Authors: Philipp J J PJ. Becker, Sophie S. Reichert, Sandrine S. Zahn, Johann J. Hegelbach, Sylvie S. Massemin, Lukas F LF. Keller, Erik E. Postma, François F. Criscuolo
Published: 04/23/2015, Proceedings. Biological sciences / The Royal Society

Abstract

Telomeres are protective DNA-protein complexes located at the ends of eukaryotic chromosomes, whose length has been shown to predict life-history parameters in various species. Although this suggests that telomere length is subject to natural selection, its evolutionary dynamics crucially depends on its heritability. Using pedigree data for a population of white-throated dippers (Cinclus cinclus), we test whether and how variation in early-life relative telomere length (RTL, measured as the number of telomeric repeats relative to a control gene using qPCR) is transmitted across generations. We disentangle the relative effects of genes and environment and test for sex-specific patterns of inheritance.
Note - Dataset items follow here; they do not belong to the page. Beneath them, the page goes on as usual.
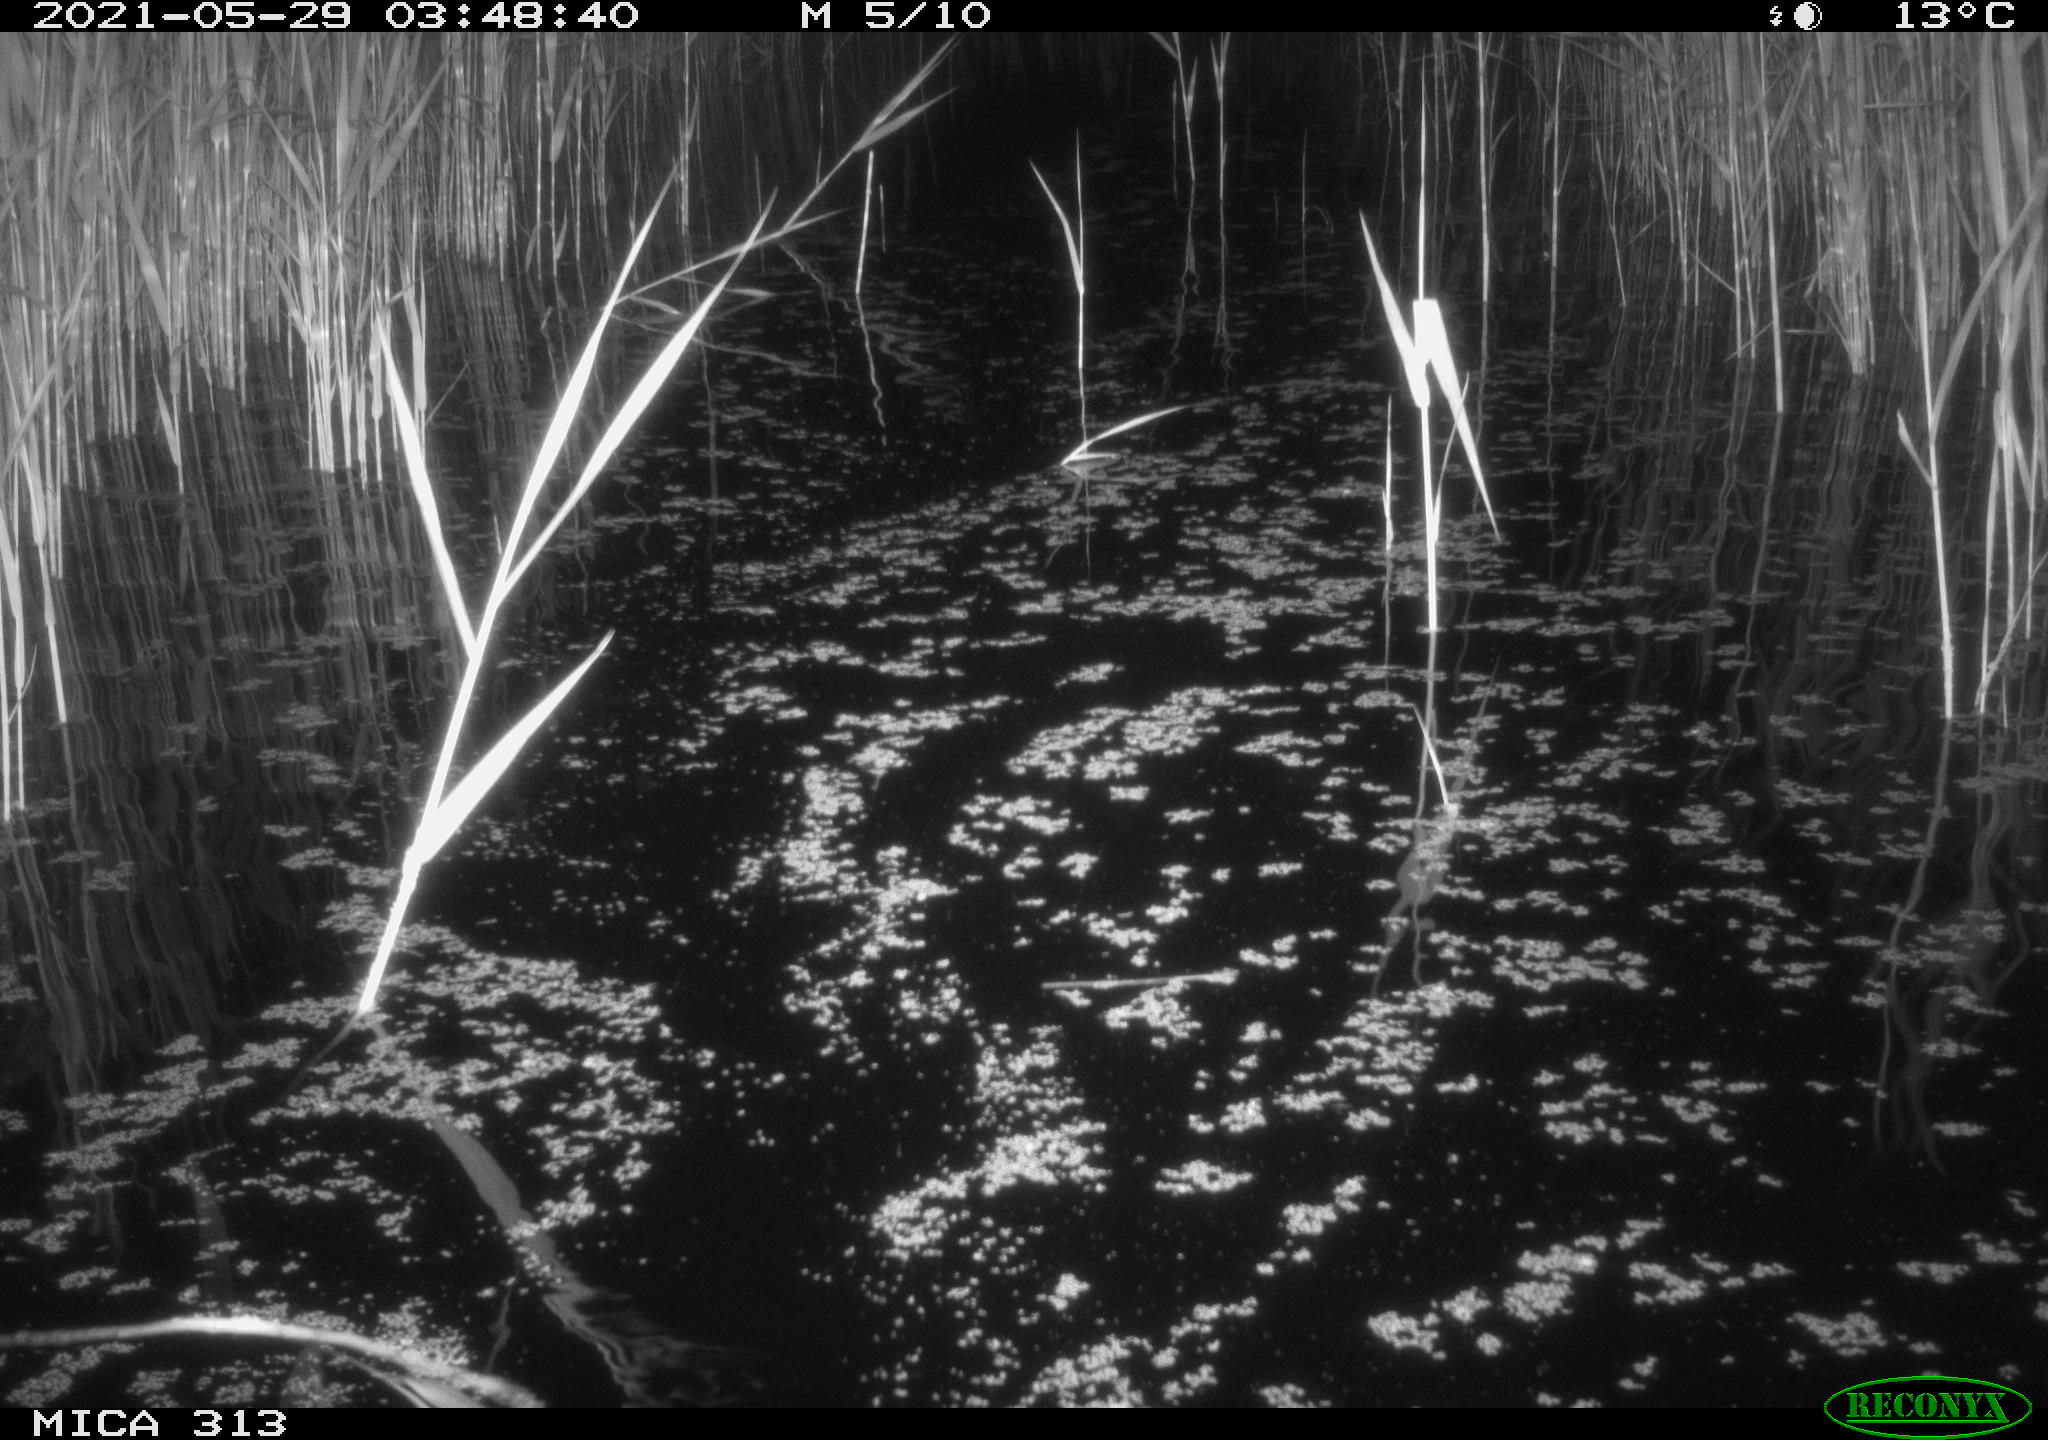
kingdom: Animalia
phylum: Chordata
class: Aves
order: Anseriformes
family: Anatidae
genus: Anas
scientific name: Anas platyrhynchos
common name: Mallard
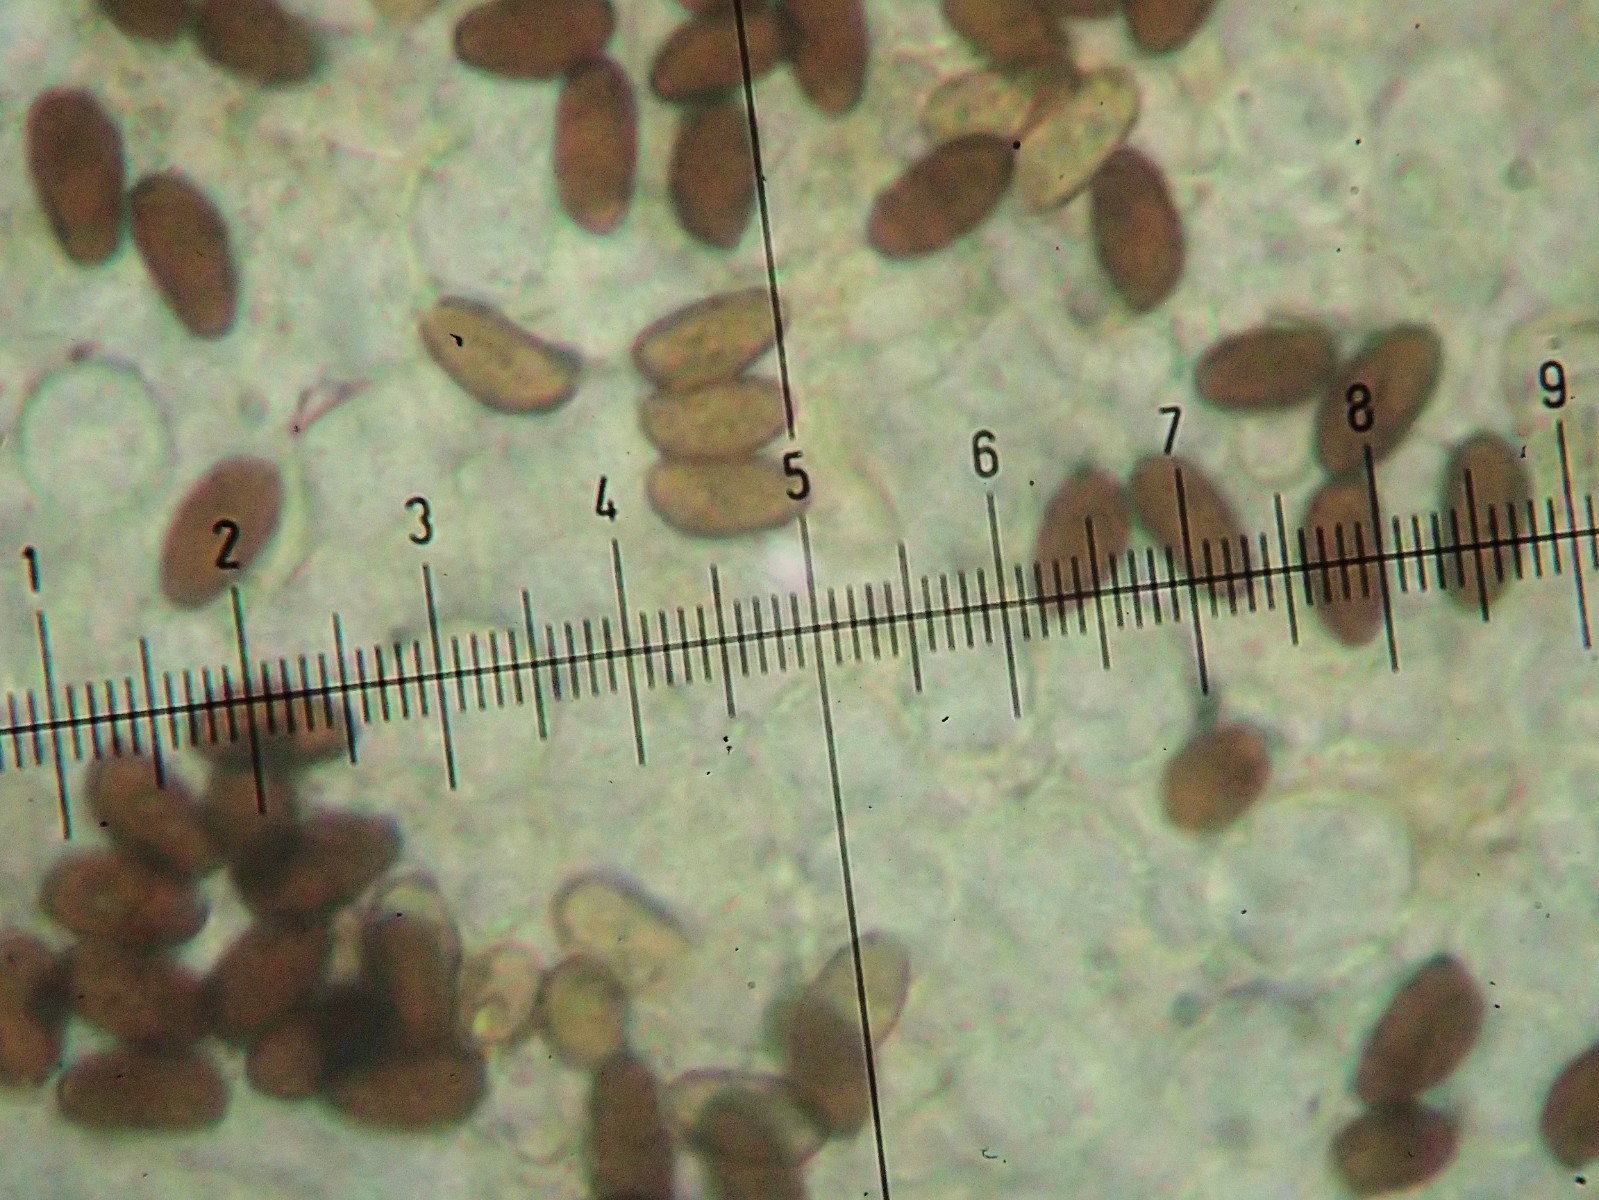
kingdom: Fungi
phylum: Basidiomycota
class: Agaricomycetes
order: Agaricales
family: Psathyrellaceae
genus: Psathyrella
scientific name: Psathyrella senex
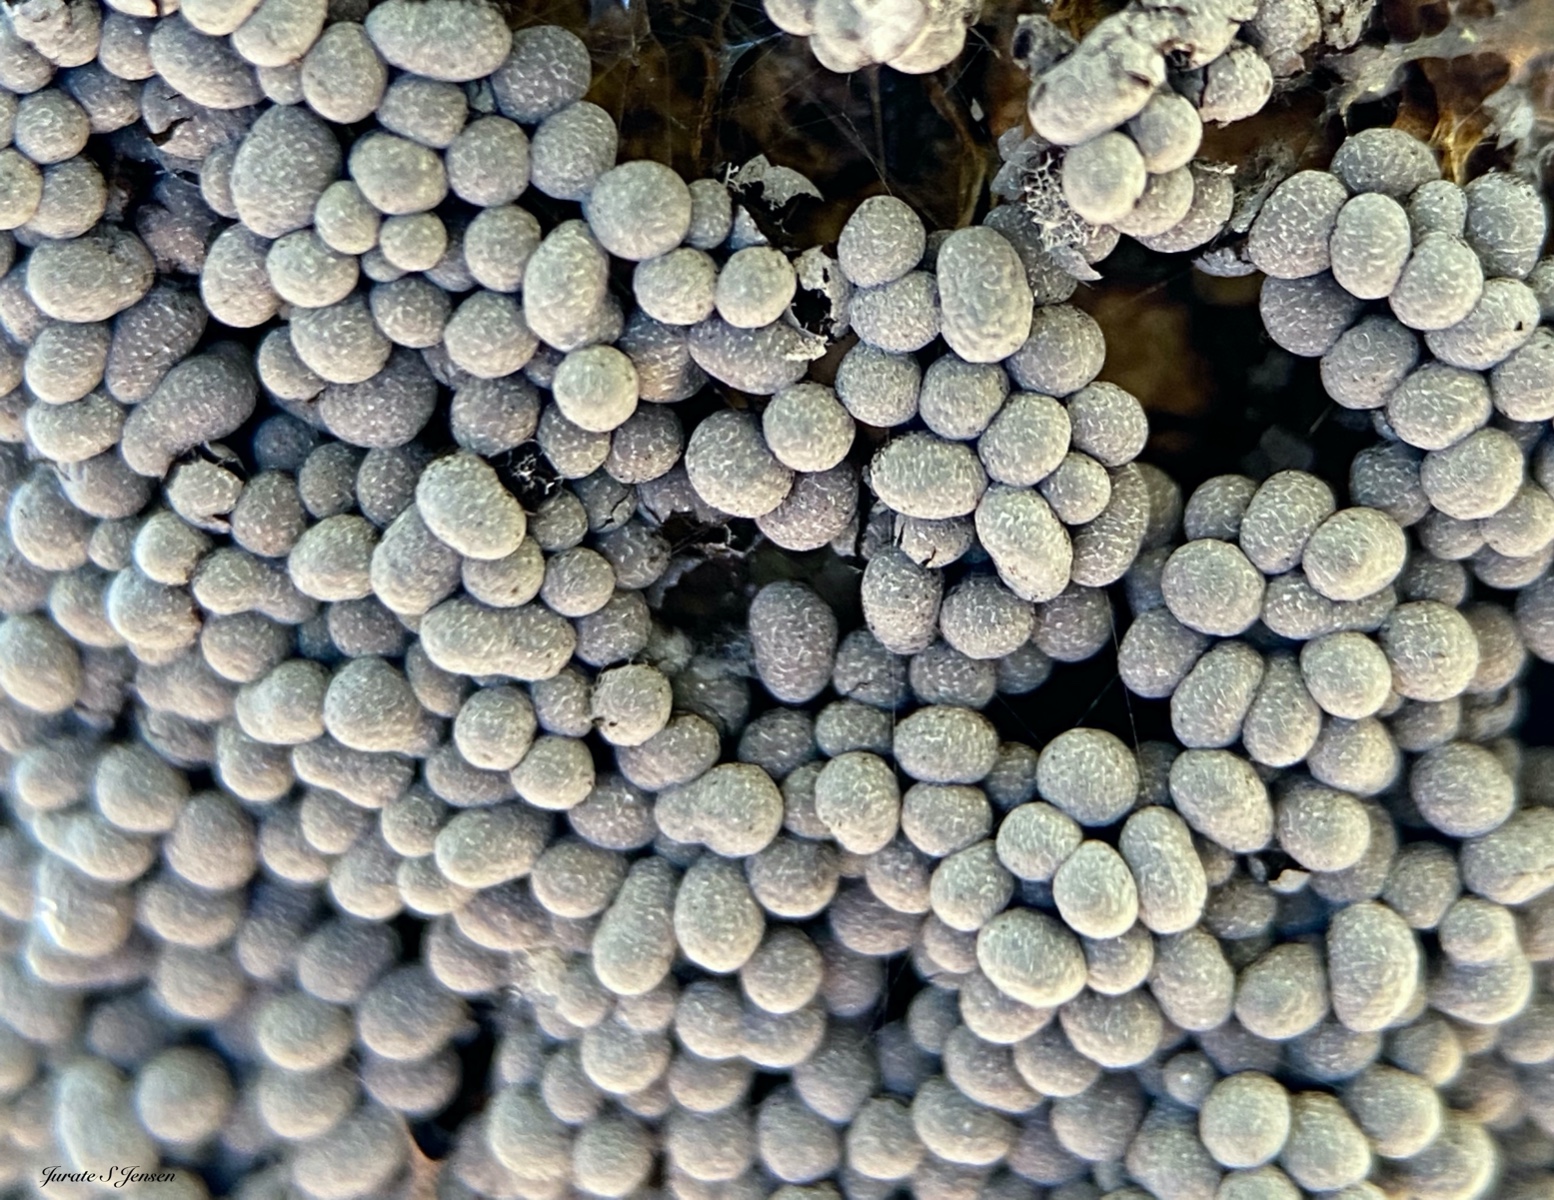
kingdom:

There was strong and significant resemblance among offspring sharing the same nest and offspring of the same cohort. Furthermore, although offspring resemble their mother, and there is some indication for an effect of inbreeding, additive genetic variance and heritability are close to zero. We find no evidence for a role of either maternal imprinting or Z-linked inheritance in generating these patterns, suggesting they are due to non-genetic maternal and common environment effects instead. We conclude that in this wild bird population, environmental factors are the main drivers of variation in early-life RTL, which will severely bias estimates of heritability when not modelled explicitly.